= Rolf Kauka =

German comic artist (1917–2000)

Rolf Kauka (9 April 1917 in Markranstädt, Saxony - 13 September 2000 in Thomasville, Georgia) was a German comic artist, most famous for the series Fix and Foxi.

== Career ==
In 1951, Rolf Kauka founded Kauka Publishing. Aside from Rolf Kauka's original comic characters, Kauka Publishing introduced to German audiences such international series as Asterix and The Smurfs from France and Belgium. Some characters received Germanized names, for instance, Spirou & Fantasio / Pit & Pikkolo, Gaston Lagaffe / Jojo, etc. Kauka's translation of Asterix, called Siggi und Barbarras, controversially included far-right and Nazi revisionist subtexts, such as Anti-Americanism, Anti-Communism and Holocaust denial.

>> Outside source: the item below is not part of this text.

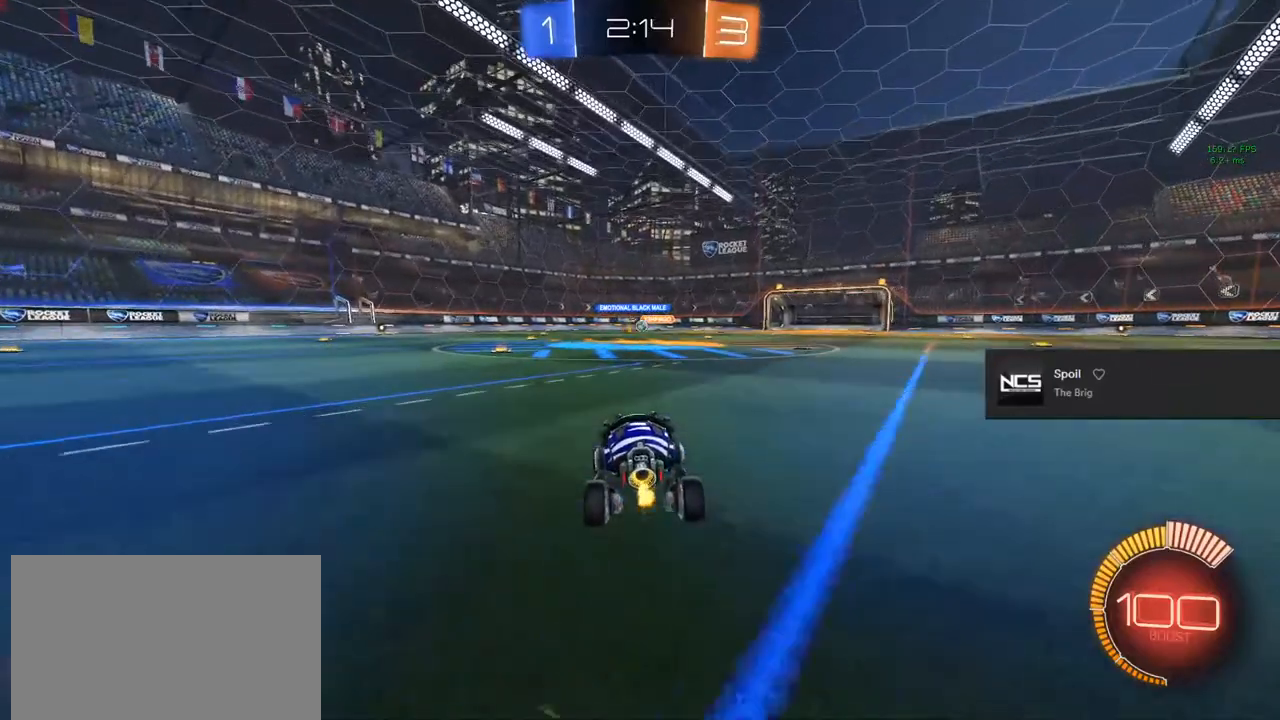
{"buttons": ["R2"], "left_stick": "center", "right_stick": "center", "events": [[33, "left_stick", "left"], [200, "left_stick", "center"]]}
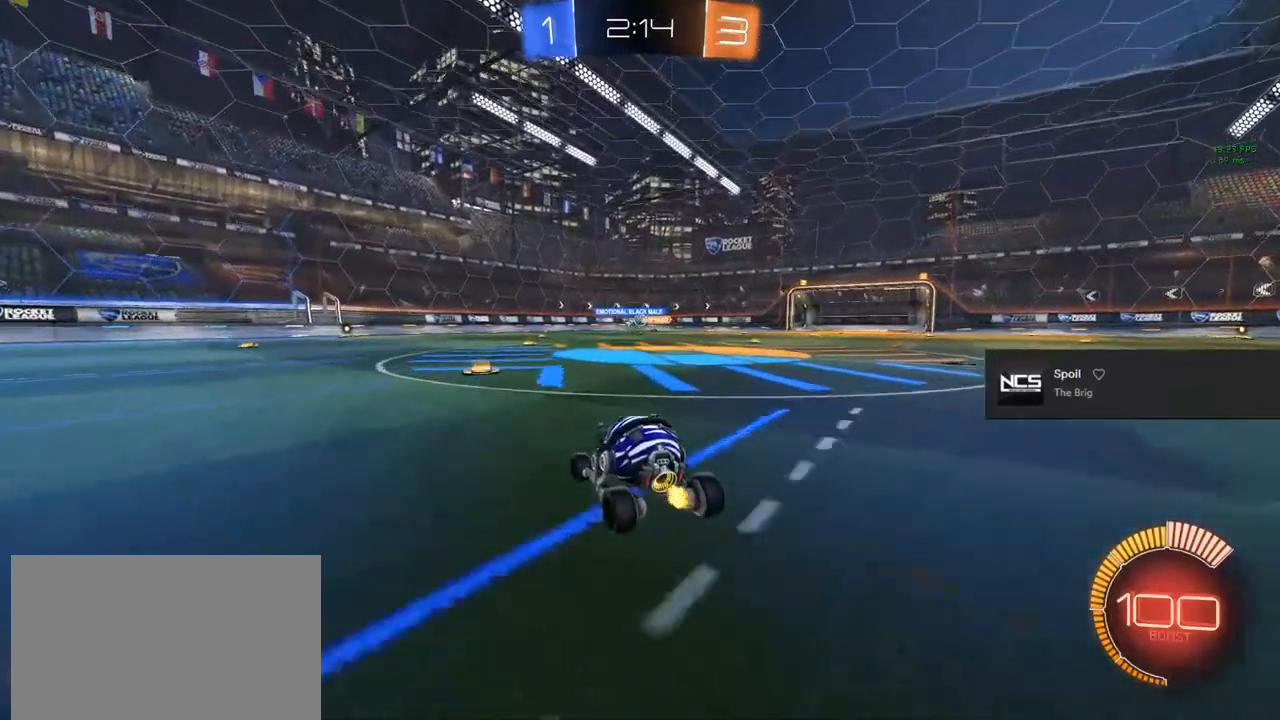
{"buttons": ["R2"], "left_stick": "left", "right_stick": "center", "events": [[333, "left_stick", "left"]]}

In 1973, Kauka sold his publishing house to the English publisher IPC and the Dutch publishing group VNU. He maintained his right of authority, but removed himself from the active publishing world. In 1975, he founded the Kauka Comic Academy in Munich, where he concentrated on the training and continuing education of young writers and illustrators. At the end of the 1970s the publishing consortium was dissolved and Bauer/VPM began publishing Fix & Foxi.

Kauka characters/series outside the Fuxholzen (Fix und Foxi) universe:
- The Pichelsteiner - prehistoric adventure series
- Dagobert - an early character by Rolf Kauka
- Diabolino - an imp character
- Mischa - adventure series based in the future and in outer space.
- Tom and Biberherz - Old West adventure series.
- Peppercorn Family - the last series created by Rolf Kauka.

Rolf Kauka also directed the animated film Maria d'Oro und Bello Blue, which contains characters created by him.